Dlatego polecam oglądać w oryginale. Napisy jakoś zrobili z rodzajnikiem żeńskim, tylko w dubbingu wrzucili te kretyńskie końcówki.
Bo ciebie denerwują :D czyli nie lubisz osób które mają problem z dopasowaniem się czyli wyznaczeniem swojej płci?

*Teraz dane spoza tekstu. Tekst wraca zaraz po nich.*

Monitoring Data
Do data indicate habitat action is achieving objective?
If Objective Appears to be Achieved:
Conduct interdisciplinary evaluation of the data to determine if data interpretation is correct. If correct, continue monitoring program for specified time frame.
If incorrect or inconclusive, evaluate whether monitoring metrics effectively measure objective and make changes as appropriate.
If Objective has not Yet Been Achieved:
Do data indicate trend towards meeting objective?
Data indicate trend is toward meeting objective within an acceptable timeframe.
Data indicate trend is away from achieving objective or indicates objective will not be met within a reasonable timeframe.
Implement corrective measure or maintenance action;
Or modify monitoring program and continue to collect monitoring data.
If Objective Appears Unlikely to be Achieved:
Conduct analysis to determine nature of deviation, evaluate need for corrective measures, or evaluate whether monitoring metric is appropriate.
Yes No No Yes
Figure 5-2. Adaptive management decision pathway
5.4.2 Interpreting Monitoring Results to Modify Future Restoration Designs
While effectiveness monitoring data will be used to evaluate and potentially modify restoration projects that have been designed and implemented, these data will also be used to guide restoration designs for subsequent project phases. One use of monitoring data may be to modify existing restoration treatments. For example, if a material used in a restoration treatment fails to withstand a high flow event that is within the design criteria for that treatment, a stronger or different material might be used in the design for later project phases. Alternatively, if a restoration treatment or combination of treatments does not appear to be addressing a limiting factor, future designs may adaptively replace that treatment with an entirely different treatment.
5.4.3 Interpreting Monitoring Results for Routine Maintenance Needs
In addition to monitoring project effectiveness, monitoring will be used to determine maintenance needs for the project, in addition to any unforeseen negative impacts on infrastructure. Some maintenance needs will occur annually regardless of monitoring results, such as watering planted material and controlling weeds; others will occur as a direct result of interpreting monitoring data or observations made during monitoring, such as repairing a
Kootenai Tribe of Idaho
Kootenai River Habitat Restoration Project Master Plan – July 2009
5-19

Ja też myślę, że są dwie ale niektórzy nie identyfikują się, Ja np uważam, że każda religia to sekta i tyle :D i co mam swoje zdanie ale nie zmuszam nikogo do wyjscia z sekty :P :D
Dokładnie tak, osobiście nie polecam bajki! Oglądałem ja właśnie z dzieckiem a tam na końcu bajki podchodzi facet do faceta i zaczynają się całować.. Czy to wgl jest zgodne z regulaminem upubliczniania bajek dla nieletnich?
Na szczęście już go usuneli, szkoda tylko że wpis został, ale trzymaj się gabrysia . Na tym świecie muszą być debile bo bez nich to mądrzy by nie istnieli ;p
Kwestia przyzwyczajenia, plus mają więcej sensu z oryginalnym komiksem i postacią Nimony.

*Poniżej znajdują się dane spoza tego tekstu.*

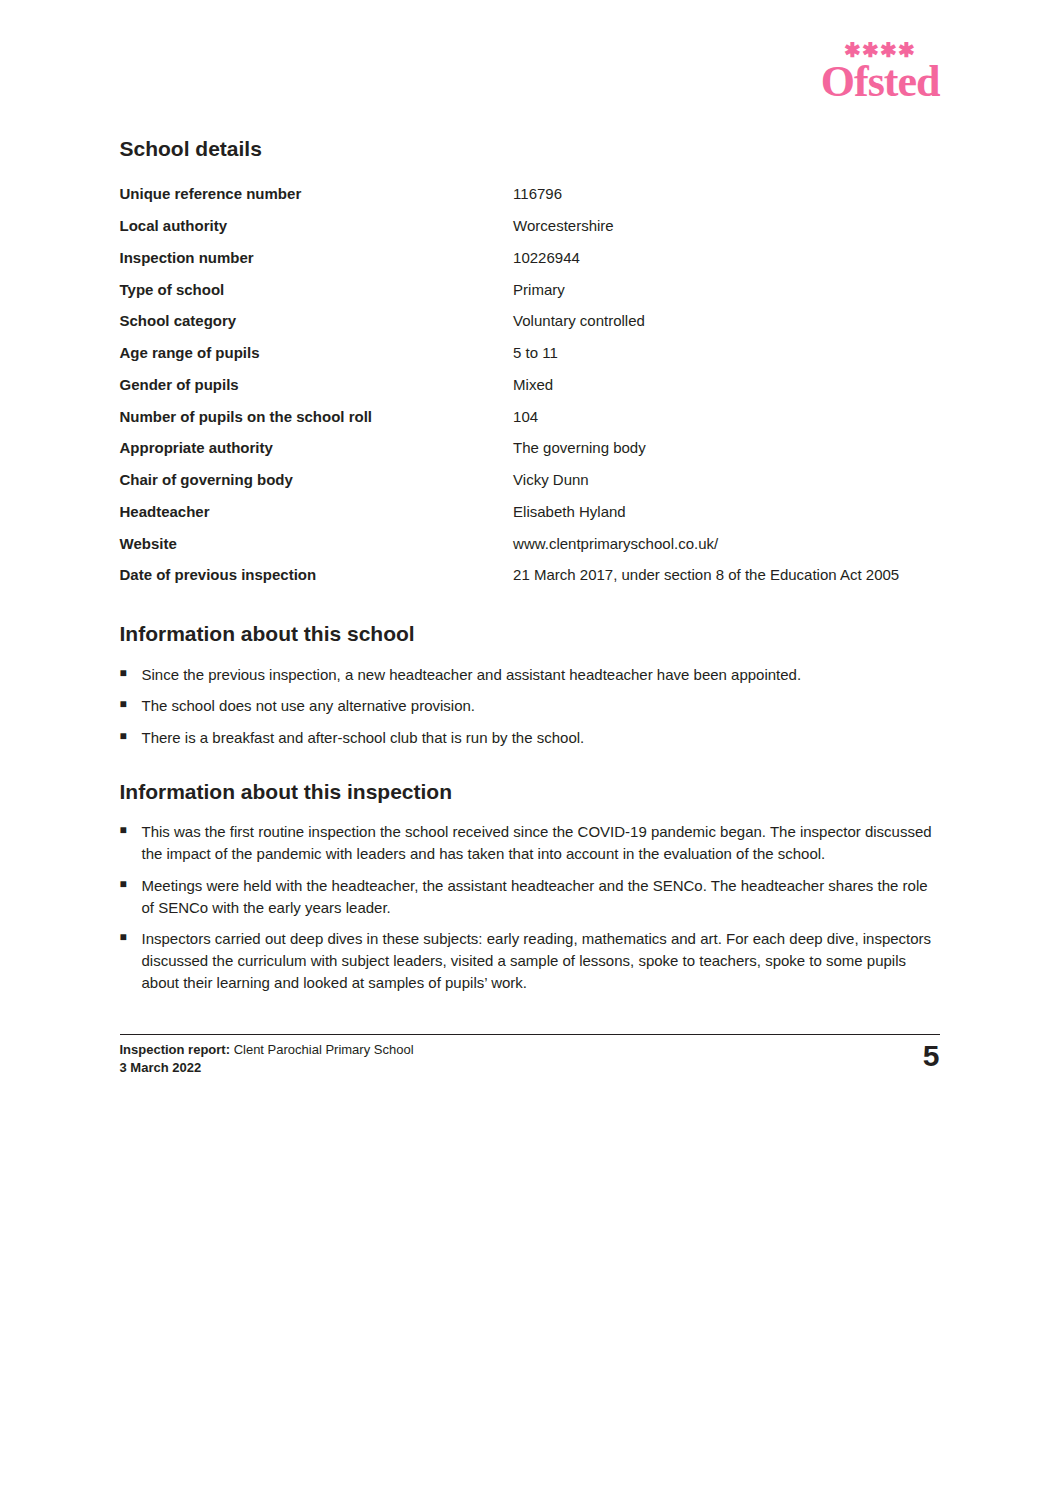✱✱✱✱
Ofsted
School details
| Unique reference number | 116796 |
| Local authority | Worcestershire |
| Inspection number | 10226944 |
| Type of school | Primary |
| School category | Voluntary controlled |
| Age range of pupils | 5 to 11 |
| Gender of pupils | Mixed |
| Number of pupils on the school roll | 104 |
| Appropriate authority | The governing body |
| Chair of governing body | Vicky Dunn |
| Headteacher | Elisabeth Hyland |
| Website | www.clentprimaryschool.co.uk/ |
| Date of previous inspection | 21 March 2017, under section 8 of the Education Act 2005 |
Information about this school
Since the previous inspection, a new headteacher and assistant headteacher have been appointed.
The school does not use any alternative provision.
There is a breakfast and after-school club that is run by the school.
Information about this inspection
This was the first routine inspection the school received since the COVID-19 pandemic began. The inspector discussed the impact of the pandemic with leaders and has taken that into account in the evaluation of the school.
Meetings were held with the headteacher, the assistant headteacher and the SENCo. The headteacher shares the role of SENCo with the early years leader.
Inspectors carried out deep dives in these subjects: early reading, mathematics and art. For each deep dive, inspectors discussed the curriculum with subject leaders, visited a sample of lessons, spoke to teachers, spoke to some pupils about their learning and looked at samples of pupils’ work.
Inspection report: Clent Parochial Primary School
3 March 2022
5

A wytłumacz mi w ktorym momencie te zaimki zostały wyjaśnione w filmie? Jest jakaś podstawa ich użycia? Bo nawet gdy Ballister mowi do Nimony ze jest dziewczyna, to ona tego nie prostuje. A przecież jak obejrzymy w oryginale, to nie ma możliwości zeby to dostrzec, bo bohaterka mowi "I". Wiec dlaczego w polskim tłumaczeniu jest np. "mogłom"? Dlaczego nam robi się tylko pranie mozgu?
Akurat mi się podobało, ale myślałam, że to jej taki slang, a nie że jest niebinarna czy coś. Ale oglądałam po angielsku z polskimi napisami i tam były te formy om
A ja zrozumialam to w ten sposób, że Nimona identyfikuje się ze wszystkimi swoimi postaciami. Nie mówię nawet o płci, ale o tym, że jest każdą postacią w którą się zmienia w jednej osobie. Stąd te "om", bo raz jest nastolatką, raz małym chłopcem, raz rekinem, a innym razem wielorybem
Przez większość czasu jest dziewczyną. Gdyby przez cały film nie była ani razu człowiekiem to spoko. Ale tak nie jest.
Jest chyba osoba niebinarna: i z tego co czytałam to nie wymysł netflixa, a pomysł autora komiksu, na którym oparta jest animacja. To ze rycerz mówi do niej „czemu nie będziesz mała dziewczynką, żeby być normalna” to właśnie jest problem i próba włożenia ją w system i „normalne” ramy świata, w którym bycie innym budzi powszechne oburzenie i strach.
Zgadzam się. Co prawda język to rzecz elastyczna i z biegiem czasu ulega zmianom no ale te końcówki po prostu wkurzały.
akurat ty jesteś klasycznym przypadkiem, według klasyfikacji chorób psychicznych na które ewidentnie cierpisz:
Termin homofobia zgodnie ze swym semantycznym źródłosłowem oraz współczesnymi klasyfikacjami chorób i zaburzeń psychicznych – ICD‑10 i DSM‑IV – powinien oznaczać zaburzenie psychiczne z grupy fobii.
Więc polecam jednak wizyte u psychiatry, bo jego gabinet to miejsce do którego powinieneś udać się po pomoc.